Dr. Charles Kuhn testified that Garrido's heavy drug use exacerbated his sexual deviance and compulsions, including Garrido's admissions that he exposed himself to young girls and roamed South Lake Tahoe neighborhoods as a Peeping Tom.
"I don't think the drug is responsible for creating either obsession or the content or quality of the fantasy. I don't believe the drug did that," Kuhn testified. "I think the drug permitted it flourish, so to speak, and survive; and ultimately the drug, or the effects of the drug, permitted it to get acted out."
Kuhn said that Garrido had a marijuana and LSD "dependence" and described Garrido as having an "intelligence somewhat better than average."
"Without the influence any of this drug involvement, I think Mr. Garrido would pause before carrying out sexual fantasies," Kuhn testified. "I am describing his inability to use a reasonable degree of self-control or self-discipline when it comes to doing things that are clearly wrong, clearly illegal and clearly self-destructive."
The federal judge presiding over the trial, relying on another psychiatrist appointed by the court, found Garrido sane enough to stand trial in 1977.
Garrido took the stand in his own defense, but appeared to harm his case more than help it.
Garrido said that "had the advantage of being with many of women, with their will."

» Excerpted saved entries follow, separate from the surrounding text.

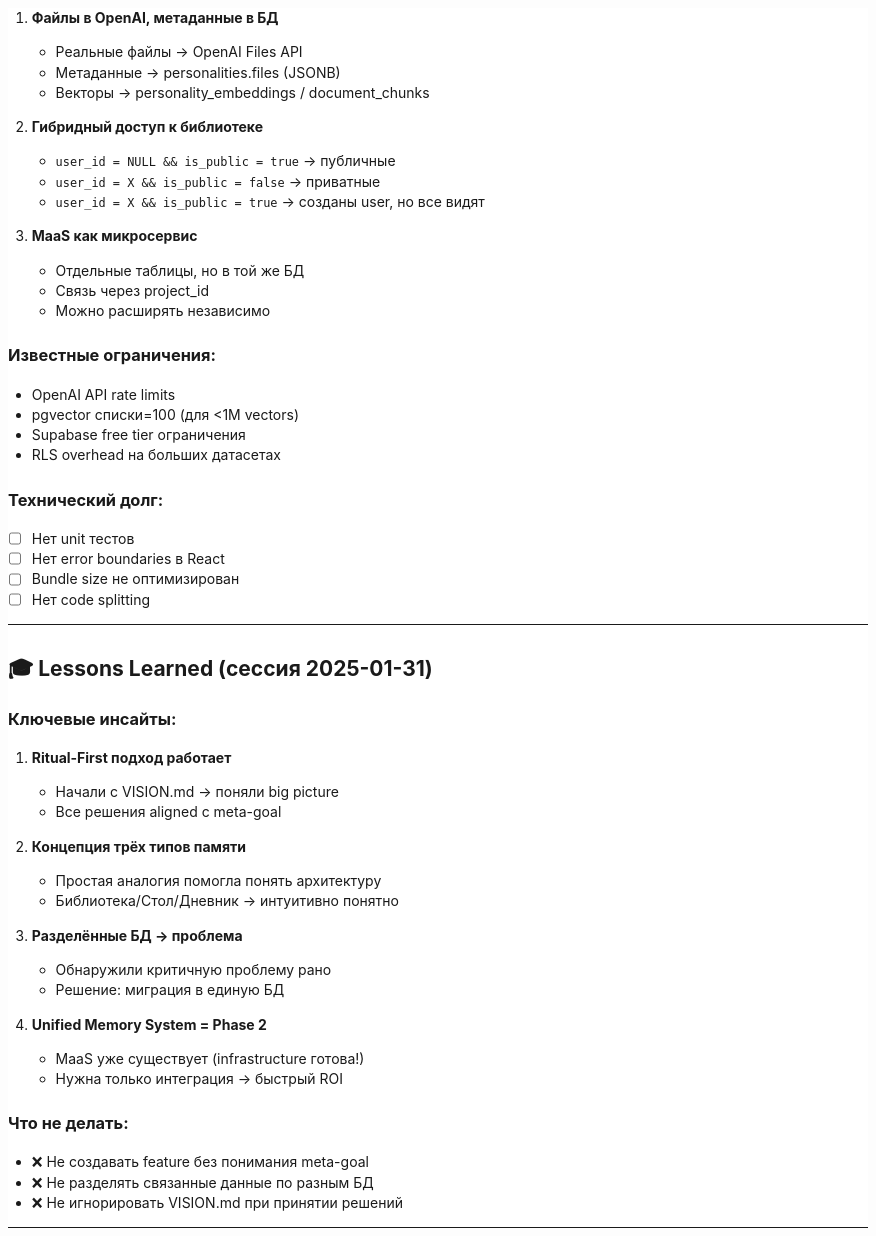 1. **Файлы в OpenAI, метаданные в БД**
   - Реальные файлы → OpenAI Files API
   - Метаданные → personalities.files (JSONB)
   - Векторы → personality_embeddings / document_chunks

2. **Гибридный доступ к библиотеке**
   - `user_id = NULL && is_public = true` → публичные
   - `user_id = X && is_public = false` → приватные
   - `user_id = X && is_public = true` → созданы user, но все видят

3. **MaaS как микросервис**
   - Отдельные таблицы, но в той же БД
   - Связь через project_id
   - Можно расширять независимо

### Известные ограничения:

- OpenAI API rate limits
- pgvector списки=100 (для <1M vectors)
- Supabase free tier ограничения
- RLS overhead на больших датасетах

### Технический долг:

- [ ] Нет unit тестов
- [ ] Нет error boundaries в React
- [ ] Bundle size не оптимизирован
- [ ] Нет code splitting

---

## 🎓 Lessons Learned (сессия 2025-01-31)

### Ключевые инсайты:

1. **Ritual-First подход работает**
   - Начали с VISION.md → поняли big picture
   - Все решения aligned с meta-goal

2. **Концепция трёх типов памяти**
   - Простая аналогия помогла понять архитектуру
   - Библиотека/Стол/Дневник → интуитивно понятно

3. **Разделённые БД → проблема**
   - Обнаружили критичную проблему рано
   - Решение: миграция в единую БД

4. **Unified Memory System = Phase 2**
   - MaaS уже существует (infrastructure готова!)
   - Нужна только интеграция → быстрый ROI

### Что не делать:

- ❌ Не создавать feature без понимания meta-goal
- ❌ Не разделять связанные данные по разным БД
- ❌ Не игнорировать VISION.md при принятии решений

---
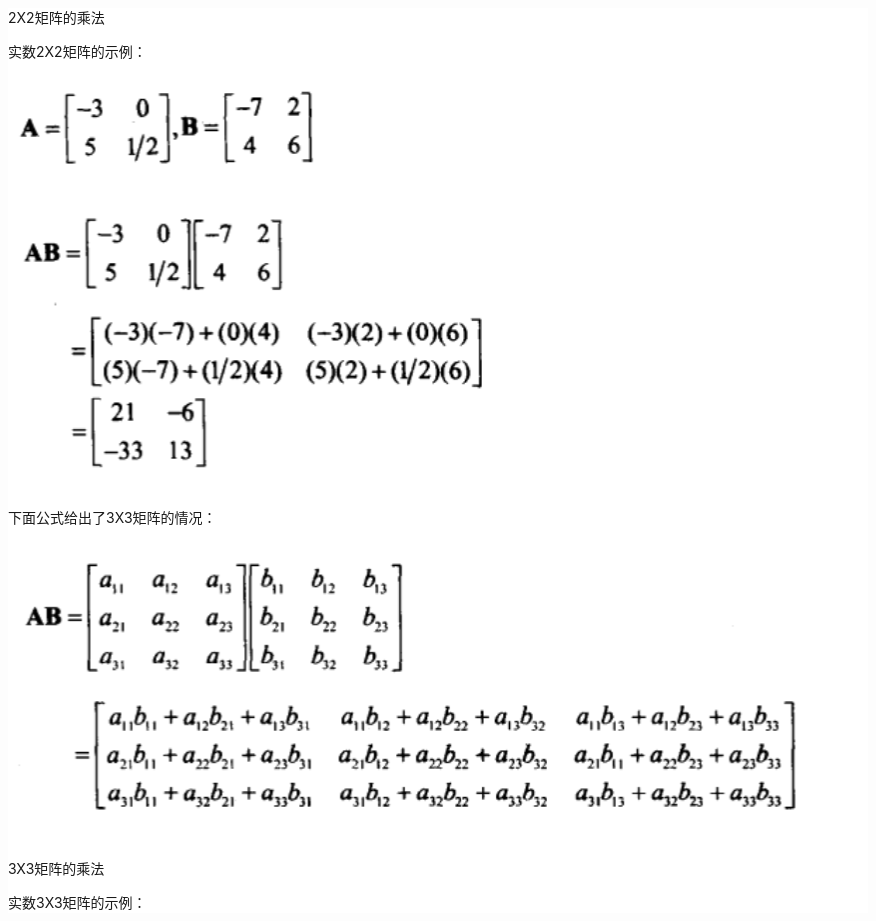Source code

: 2X2矩阵的乘法

实数2X2矩阵的示例：

![matrix-16-1](/assets/img/math/matrix-16-1.png)

![matrix-16-2](/assets/img/math/matrix-16-2.png)

下面公式给出了3X3矩阵的情况：

![matrix-17](/assets/img/math/matrix-17.png)

3X3矩阵的乘法

实数3X3矩阵的示例：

But he also testified that LSD and cocaine acted as sexual stimulants, and that he masturbated frequently and often in public places including the "side of schools, grammar schools and high schools, in my own car while I was watching young females."
He also told the jury that his parents taught him right from wrong and that "very unfortunately" his parents never used corporal punishment to discipline him.
Dugard's stepfather, Carl Probyn, said Sunday he does not care what caused Garrido's problems. "The guy is a sick puppy," he said. "He's going to be my pen pal," if he is convicted and sent to prison.
"I'm going to let him know what his kids are doing, how great they're doing (without him). I'm going to be their surrogate dad."